Existem duas farmácias populares. Para as que oferecem medicamentos gratuitos para hipertensão, diabetes e asma, o programa não pode acabar. Cerca de 20% da população sofre de hipertensão e 10% tem diabetes, e esses medicamentos entregues nas farmácias privadas são importantes para controlar essas doenças, que impactam em 35% da mortalidade no País. A outra farmácia, que vende remédio mais barato, é um programa mal executado e já deveria ter fechado. Já o Samu é algo crítico, é um salvador de vidas, mas temos de discutir o financiamento tripartite e a integração nos serviços voltados para atender demanda de urgência e emergência. Integrar bombeiros com Samu é uma medida que aumentaria a eficiência do sistema.
- Que tipo de medidas sugere para que o sistema funcione melhor?
A criação de regiões de saúde. Temos 5.600 municípios, e de 50% a 60% deles têm menos de 50 mil habitantes. Nesses locais não é necessário ter hospital ou determinadas especialidades. É preciso criar estruturas regionais que atendam áreas maiores que o município. Criar espaços intermunicipais de atendimento, consórcios geridos pelo Estado, por exemplo. Nesse sistema, 100% das consultas e procedimentos seriam agendadas nessas regiões por telefone ou computador diretamente das unidades de atenção primária. Hoje, o paciente marca ao mesmo tempo no Estado e no município, e não comparece a uma ou outra. Não existe integração na marcação de consulta. Então criaríamos um sistema de regulação do acesso a serviços especializados, sejam consultas, exames ou outros procedimentos que não estão na atenção primária, que é a porta de entrada do sistema. A regulação co-gerenciada entre municípios e Estados, com filas estruturadas, por meio de um conceito misto de ordem de chegada e protocolos, como as filas dos transplantes, permitiria saber o que estamos fazendo ou deixando de fazer e, com isso, o princípio da integralidade seria alcançado.
- Qual o maior desafio no que se refere à gestão do SUS?
Precisamos aumentar a eficiência na alocação dos recursos, que são escassos. E isso é um grande desafio para o modelo de assistência à saúde existente. Temos de fazer um acolhimento melhor na atenção básica. As UPAs e as AMAs não trazem o paciente para dentro do sistema. O atendimento é imediato e não tem continuidade, trata-se apenas o sintoma. É preciso aumentar a importância da atenção primária, tornando-a mais inclusiva. A UPA não foi feita para tratar, não era necessário criar esse equipamento. Temos que redirecionar esses recursos para a atenção básica.

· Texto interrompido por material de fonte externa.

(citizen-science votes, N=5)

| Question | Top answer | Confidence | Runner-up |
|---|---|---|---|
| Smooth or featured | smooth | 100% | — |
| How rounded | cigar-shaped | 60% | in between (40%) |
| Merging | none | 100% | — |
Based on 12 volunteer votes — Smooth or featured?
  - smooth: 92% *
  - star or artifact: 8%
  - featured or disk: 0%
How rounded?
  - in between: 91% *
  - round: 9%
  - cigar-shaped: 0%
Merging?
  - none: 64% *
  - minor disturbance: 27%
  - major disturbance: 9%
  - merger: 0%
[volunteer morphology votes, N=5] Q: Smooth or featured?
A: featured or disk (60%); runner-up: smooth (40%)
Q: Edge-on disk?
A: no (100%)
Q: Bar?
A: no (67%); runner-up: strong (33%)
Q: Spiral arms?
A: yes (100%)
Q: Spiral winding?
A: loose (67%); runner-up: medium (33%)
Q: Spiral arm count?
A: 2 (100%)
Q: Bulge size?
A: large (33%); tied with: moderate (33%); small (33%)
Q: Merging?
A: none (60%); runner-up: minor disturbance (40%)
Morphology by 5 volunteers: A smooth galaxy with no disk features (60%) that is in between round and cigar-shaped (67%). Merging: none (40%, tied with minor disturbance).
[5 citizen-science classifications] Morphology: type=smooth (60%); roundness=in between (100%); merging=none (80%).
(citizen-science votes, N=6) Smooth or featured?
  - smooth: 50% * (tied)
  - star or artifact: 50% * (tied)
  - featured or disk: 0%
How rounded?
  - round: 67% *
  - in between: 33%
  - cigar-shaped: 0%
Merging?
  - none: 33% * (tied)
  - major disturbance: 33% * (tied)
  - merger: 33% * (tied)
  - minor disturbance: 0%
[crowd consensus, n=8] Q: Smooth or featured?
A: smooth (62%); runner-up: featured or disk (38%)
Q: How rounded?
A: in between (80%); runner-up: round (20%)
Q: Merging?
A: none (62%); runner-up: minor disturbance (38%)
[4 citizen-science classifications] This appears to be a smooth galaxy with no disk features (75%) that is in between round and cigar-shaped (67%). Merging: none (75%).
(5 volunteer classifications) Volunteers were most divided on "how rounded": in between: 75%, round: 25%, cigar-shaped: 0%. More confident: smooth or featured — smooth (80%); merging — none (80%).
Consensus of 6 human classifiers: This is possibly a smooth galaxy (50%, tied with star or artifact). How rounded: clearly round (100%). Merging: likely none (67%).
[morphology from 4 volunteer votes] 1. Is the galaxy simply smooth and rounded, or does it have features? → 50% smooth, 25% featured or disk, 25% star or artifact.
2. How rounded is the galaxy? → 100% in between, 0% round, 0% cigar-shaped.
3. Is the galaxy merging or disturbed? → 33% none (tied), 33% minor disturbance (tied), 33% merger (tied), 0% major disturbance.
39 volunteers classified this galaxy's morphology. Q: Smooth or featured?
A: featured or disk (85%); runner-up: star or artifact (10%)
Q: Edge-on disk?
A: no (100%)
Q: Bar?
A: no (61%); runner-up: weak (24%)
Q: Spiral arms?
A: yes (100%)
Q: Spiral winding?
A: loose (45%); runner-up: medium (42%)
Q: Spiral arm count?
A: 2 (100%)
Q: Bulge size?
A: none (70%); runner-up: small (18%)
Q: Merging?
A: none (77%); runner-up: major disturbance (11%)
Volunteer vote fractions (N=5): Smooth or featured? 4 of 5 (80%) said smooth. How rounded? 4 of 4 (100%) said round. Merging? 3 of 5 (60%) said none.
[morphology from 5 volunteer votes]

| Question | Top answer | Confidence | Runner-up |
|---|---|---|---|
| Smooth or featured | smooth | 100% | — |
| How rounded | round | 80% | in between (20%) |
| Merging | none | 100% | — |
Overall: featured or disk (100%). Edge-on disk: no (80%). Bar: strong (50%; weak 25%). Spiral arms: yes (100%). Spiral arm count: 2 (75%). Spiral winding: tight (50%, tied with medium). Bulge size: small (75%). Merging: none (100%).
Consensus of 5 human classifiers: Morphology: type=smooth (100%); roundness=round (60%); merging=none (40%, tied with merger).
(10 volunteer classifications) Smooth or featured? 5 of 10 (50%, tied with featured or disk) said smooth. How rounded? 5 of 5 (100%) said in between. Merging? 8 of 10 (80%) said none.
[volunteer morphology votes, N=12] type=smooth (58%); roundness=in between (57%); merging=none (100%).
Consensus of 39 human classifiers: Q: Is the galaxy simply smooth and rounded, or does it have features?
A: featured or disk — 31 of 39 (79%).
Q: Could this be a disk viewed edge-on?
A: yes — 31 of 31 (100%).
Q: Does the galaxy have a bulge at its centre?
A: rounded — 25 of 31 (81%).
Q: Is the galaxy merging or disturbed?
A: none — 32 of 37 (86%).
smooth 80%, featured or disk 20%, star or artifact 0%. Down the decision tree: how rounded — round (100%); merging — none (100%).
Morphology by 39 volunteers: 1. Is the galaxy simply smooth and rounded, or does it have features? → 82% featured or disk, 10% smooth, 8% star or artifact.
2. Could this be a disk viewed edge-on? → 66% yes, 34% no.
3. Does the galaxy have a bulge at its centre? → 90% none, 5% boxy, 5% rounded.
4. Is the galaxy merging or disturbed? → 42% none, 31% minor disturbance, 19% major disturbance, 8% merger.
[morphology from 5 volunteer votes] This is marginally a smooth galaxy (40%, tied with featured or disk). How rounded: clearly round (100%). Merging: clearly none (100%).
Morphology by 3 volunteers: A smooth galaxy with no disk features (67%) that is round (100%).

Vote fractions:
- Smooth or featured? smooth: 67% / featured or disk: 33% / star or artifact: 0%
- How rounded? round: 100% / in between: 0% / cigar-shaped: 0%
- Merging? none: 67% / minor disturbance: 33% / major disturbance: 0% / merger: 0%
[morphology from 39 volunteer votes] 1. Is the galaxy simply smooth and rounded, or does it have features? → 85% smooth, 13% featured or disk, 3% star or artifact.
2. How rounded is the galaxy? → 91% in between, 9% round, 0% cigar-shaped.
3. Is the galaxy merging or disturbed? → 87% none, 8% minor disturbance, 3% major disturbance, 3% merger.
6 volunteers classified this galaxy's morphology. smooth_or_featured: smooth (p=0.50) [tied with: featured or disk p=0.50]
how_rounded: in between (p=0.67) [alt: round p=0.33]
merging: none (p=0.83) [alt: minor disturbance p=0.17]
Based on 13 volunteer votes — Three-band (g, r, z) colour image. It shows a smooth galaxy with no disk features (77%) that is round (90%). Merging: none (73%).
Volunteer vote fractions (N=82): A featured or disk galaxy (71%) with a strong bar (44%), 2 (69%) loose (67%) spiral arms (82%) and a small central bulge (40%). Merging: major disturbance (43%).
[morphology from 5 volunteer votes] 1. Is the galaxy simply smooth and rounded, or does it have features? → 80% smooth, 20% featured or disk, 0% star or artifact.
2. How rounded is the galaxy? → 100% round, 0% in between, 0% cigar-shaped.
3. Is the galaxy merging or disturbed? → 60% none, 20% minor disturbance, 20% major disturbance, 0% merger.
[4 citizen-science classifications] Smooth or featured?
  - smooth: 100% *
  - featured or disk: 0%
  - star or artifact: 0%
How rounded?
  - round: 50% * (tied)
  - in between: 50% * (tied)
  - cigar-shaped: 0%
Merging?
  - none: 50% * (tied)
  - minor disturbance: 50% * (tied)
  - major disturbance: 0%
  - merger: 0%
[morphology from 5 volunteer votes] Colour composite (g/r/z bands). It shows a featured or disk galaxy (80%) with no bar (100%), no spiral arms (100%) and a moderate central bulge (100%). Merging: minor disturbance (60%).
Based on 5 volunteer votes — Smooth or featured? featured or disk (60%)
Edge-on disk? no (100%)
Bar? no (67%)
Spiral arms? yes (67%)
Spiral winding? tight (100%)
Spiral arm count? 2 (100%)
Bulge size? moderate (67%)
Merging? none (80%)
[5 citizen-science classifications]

- Temos a questão da falta de leitos em hospitais. Como equacionar essa questão com a carência de recursos?
É necessário repensar a rede hospitalar. Atualmente temos 6.200 hospitais. Desses, 50% tem menos de 50 leitos, isso são “não hospitais”. O hospital precisa ter tecnologia e UTI. Somente 5% dos leitos do SUS são leitos de tratamento intensivo, e 12%, na rede privada. Sem isso não há solução, pois a população está envelhecendo mais e as doenças são mais complexas. Lugares com menos de 50 leitos devem se transformar em casa de repouso e não hospital. De nada adianta ter um hospital sem estrutura, sem UTI, no qual não dá para atender um paciente grave. É melhor que o paciente vá para uma região de saúde apta a atendê-lo, senão é assinar uma sentença de morte.